Waterloo, Victoria, King's Cross, Paddington, Marylebone, Charing Cross... London boasts more mainline railway stations than any other city in the world. And since they were all first constructed during the Victorian era, at the height of the Industrial Revolution, they are adorned by some beautiful and intricate period architectural features.
The logistical and socio-economic importance of these stations, especially during London's golden century of rail transport from the 1830s to the Second World War, should not be underestimated. Now they are presented in all their glory in a stunning new book, written by Oliver Green, with photography by Benjamin Graham.
The first of London's mainline stations were constructed in the 1830s, starting with London Bridge in 1836, and Euston a year later. The last, Marylebone, came in 1899.
By the start of the 20th century, the railway infrastructure was wide-ranging, with stations, tracks, bridges, depots and goods yards covering vast swathes of Britain's capital city.
“The world's largest city had come to depend on its railway links to function,” Green writes. “London’s food and coal supplies were brought in by train. Its manufactured and imported goods were distributed by rail. National newspapers and the Royal Mail went by train. Thousands of Londoners were directly employed by the railway companies and many more, such as cab and delivery drivers and hotel staff, depended on them for much of their work. The social and economic impact of the railways on the great metropolis was huge and unprecedented.”

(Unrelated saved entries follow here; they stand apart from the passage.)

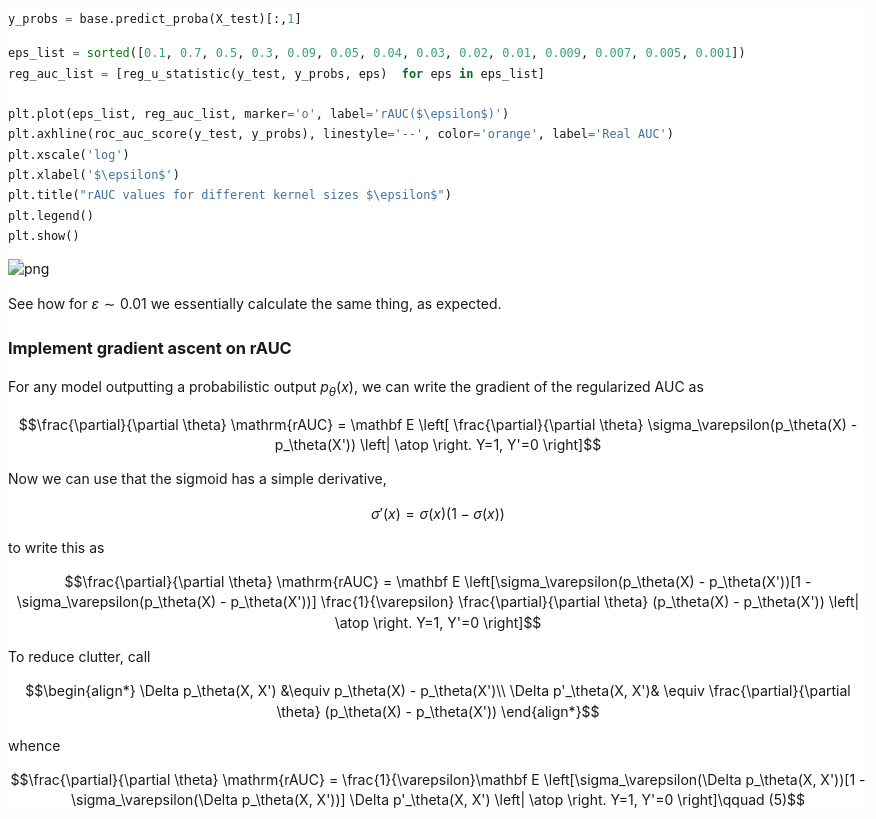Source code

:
 ```python
```


```python
y_probs = base.predict_proba(X_test)[:,1]
```


```python
eps_list = sorted([0.1, 0.7, 0.5, 0.3, 0.09, 0.05, 0.04, 0.03, 0.02, 0.01, 0.009, 0.007, 0.005, 0.001])
reg_auc_list = [reg_u_statistic(y_test, y_probs, eps)  for eps in eps_list]    

plt.plot(eps_list, reg_auc_list, marker='o', label='rAUC($\epsilon$)')
plt.axhline(roc_auc_score(y_test, y_probs), linestyle='--', color='orange', label='Real AUC')
plt.xscale('log')
plt.xlabel('$\epsilon$')
plt.title("rAUC values for different kernel sizes $\epsilon$")
plt.legend()
plt.show()
```


    
![png](auc_loss_post_files%5Coutput_43_0.png)
    


See how for $\varepsilon \sim 0.01$ we essentially calculate the same thing, as expected.

### Implement gradient ascent on rAUC

For any model outputting a probabilistic output $p_\theta(x)$, we can write the gradient of the regularized AUC as

$$\frac{\partial}{\partial \theta} \mathrm{rAUC} = \mathbf E \left[ \frac{\partial}{\partial \theta} \sigma_\varepsilon(p_\theta(X) - p_\theta(X')) \left| \atop \right.  Y=1, Y'=0 \right]$$

Now we can use that the sigmoid has a simple derivative,

$$\sigma'(x) = \sigma(x)(1-\sigma(x))$$

to write this as

$$\frac{\partial}{\partial \theta} \mathrm{rAUC} = \mathbf E \left[\sigma_\varepsilon(p_\theta(X) - p_\theta(X'))[1 - \sigma_\varepsilon(p_\theta(X) - p_\theta(X'))] \frac{1}{\varepsilon} \frac{\partial}{\partial \theta} (p_\theta(X) - p_\theta(X'))  \left| \atop \right.  Y=1, Y'=0 \right]$$

To reduce clutter, call

$$\begin{align*}
\Delta p_\theta(X, X') &\equiv p_\theta(X) - p_\theta(X')\\
\Delta p'_\theta(X, X')& \equiv \frac{\partial}{\partial \theta} (p_\theta(X) - p_\theta(X'))
\end{align*}$$

whence

$$\frac{\partial}{\partial \theta} \mathrm{rAUC} = \frac{1}{\varepsilon}\mathbf E \left[\sigma_\varepsilon(\Delta p_\theta(X, X'))[1 - \sigma_\varepsilon(\Delta p_\theta(X, X'))] \Delta p'_\theta(X, X') \left| \atop \right.  Y=1, Y'=0 \right]\qquad (5)$$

As the population of London and its commuter towns grew throughout the 20th century, so did rail passenger numbers. As Green explains, in 1903 there were nearly 300 million passenger journeys through the capital's rail terminals every year. A century later, that number had increased to over 400 million. By then, however, freight and parcel traffic had all but disappeared. The railway goods yards and depots that once sprawled north of King's Cross, and next to Stratford, for example, have since been converted into offices, housing, retail and leisure, including the 2012 Olympic Park.
Now, in the wake of the global pandemic, railway passenger usage is changing once again. “Regular five-days-a-week commuting by train stopped suddenly with the national health emergency in 2020 and it may never return to the old pattern for many former London office staff, who have now adapted to at least partial home working,” Green writes.

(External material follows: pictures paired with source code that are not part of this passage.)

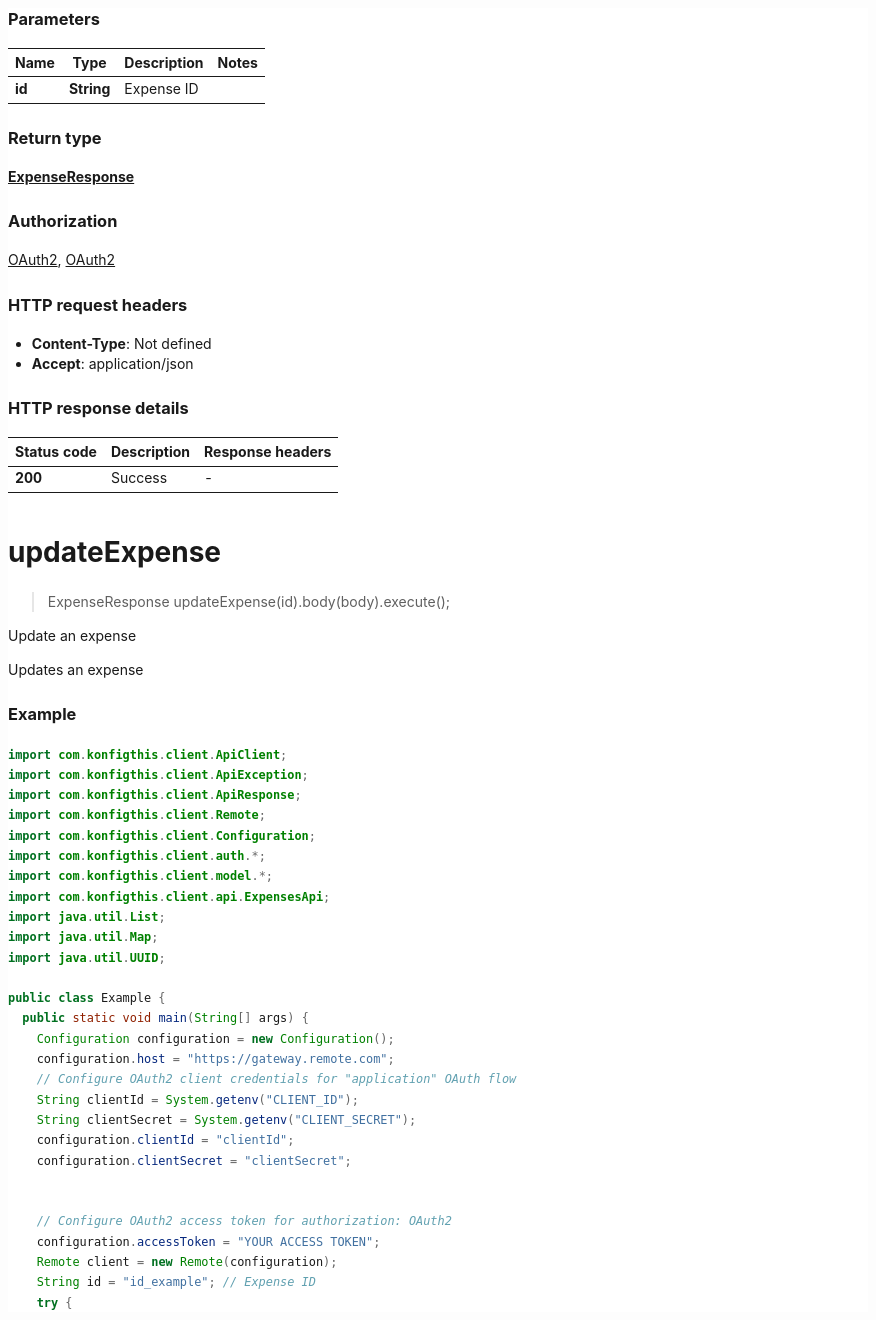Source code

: ### Parameters

| Name | Type | Description  | Notes |
|------------- | ------------- | ------------- | -------------|
| **id** | **String**| Expense ID | |

### Return type

[**ExpenseResponse**](ExpenseResponse.md)

### Authorization

[OAuth2](../README.md#OAuth2), [OAuth2](../README.md#OAuth2)

### HTTP request headers

 - **Content-Type**: Not defined
 - **Accept**: application/json

### HTTP response details
| Status code | Description | Response headers |
|-------------|-------------|------------------|
| **200** | Success |  -  |

<a name="updateExpense"></a>
# **updateExpense**
> ExpenseResponse updateExpense(id).body(body).execute();

Update an expense

Updates an expense

### Example
```java
import com.konfigthis.client.ApiClient;
import com.konfigthis.client.ApiException;
import com.konfigthis.client.ApiResponse;
import com.konfigthis.client.Remote;
import com.konfigthis.client.Configuration;
import com.konfigthis.client.auth.*;
import com.konfigthis.client.model.*;
import com.konfigthis.client.api.ExpensesApi;
import java.util.List;
import java.util.Map;
import java.util.UUID;

public class Example {
  public static void main(String[] args) {
    Configuration configuration = new Configuration();
    configuration.host = "https://gateway.remote.com";
    // Configure OAuth2 client credentials for "application" OAuth flow
    String clientId = System.getenv("CLIENT_ID");
    String clientSecret = System.getenv("CLIENT_SECRET");
    configuration.clientId = "clientId";
    configuration.clientSecret = "clientSecret";
    
    
    // Configure OAuth2 access token for authorization: OAuth2
    configuration.accessToken = "YOUR ACCESS TOKEN";
    Remote client = new Remote(configuration);
    String id = "id_example"; // Expense ID
    try {
```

There are also new infrastructure developments afoot. The next major project will be in London's western suburbs, around Old Oak Common, where an interchange for Britain's new high-speed rail link from London to the north of England, HS2, will be constructed. A new terminus for HS2 is being built next to Euston station.
But what of the long-term future? Green is confident passenger numbers will recover as the pandemic fizzles out, but he suggests patterns of travel will change, “perhaps with a spread beyond the traditional rush hour peaks”. He recognises that home working will continue in some capacity, necessitating more flexible season ticketing.
He also believes that railway infrastructure will continue to be adapted, but that services are unlikely to be reduced. “We may be at a turning point,” he concludes, “but whatever new patterns emerge, London will still be shaped and influenced by its railway infrastructure more than any other world city.”
Paddington’s Wyatt window. While the great engineer Isambard Kingdom Brunel designed Paddington station, it was architect Matthew Digby Watt who designed many of the decorative details, including this 1854 Moorish window overlooking platform 1. [Photo by Benjamin Graham]
Charing Cross and Waterloo Bridge. Charing Cross station was redeveloped in the 1980s, with a bulky, post-modern office structure designed by Terry Farrell & Partners, seen here on the right-hand side, behind Waterloo Bridge. [Photo by Benjamin Graham]
Kings Cross departure hall. Engineering firm Arup created the roof support structure at King’s Cross’s new departure concourse, standing proudly in front of the original Victorian station building behind it. [Photo by Benjamin Graham]
London’s Great Railway Stations, by Oliver Green, with photography by Benjamin Graham, is published by Frances Lincoln.
St Pancras from Euston Road. Arguably London’s most impressive gothic Victorian building, the former Midland Grand Hotel now provides a stunning gateway for the British capital’s rail link to Paris via Eurostar. But this beauty wasn’t always appreciated: at one point, British Rail even considered demolishing the building entirely. [Photo by Benjamin Graham]
King’s Cross Square. King’s Cross Square is part of a massive 21st century redevelopment project that transformed a run-down area near the station into a vibrant public plaza. [Image credit: Photo by Benjamin Graham]
Marylebone goods depot Male and female porters working at Marylebone’s busy goods depot during World War I.
Liverpool Street entrance. Built in the 1980s, the twin towers at the entrance to Liverpool Street station have something of a Victorian feel to them. Behind them is the Broadgate Centre. [Photo by Benjamin Graham]
Banner image credit Benjamin Graham: Waterloo London and South Western Railway window
This beautifully decorated window stands proud above the former taxi-cab entrance at Waterloo. It is now visible close up for the first time from the balcony that stretches around the station concourse.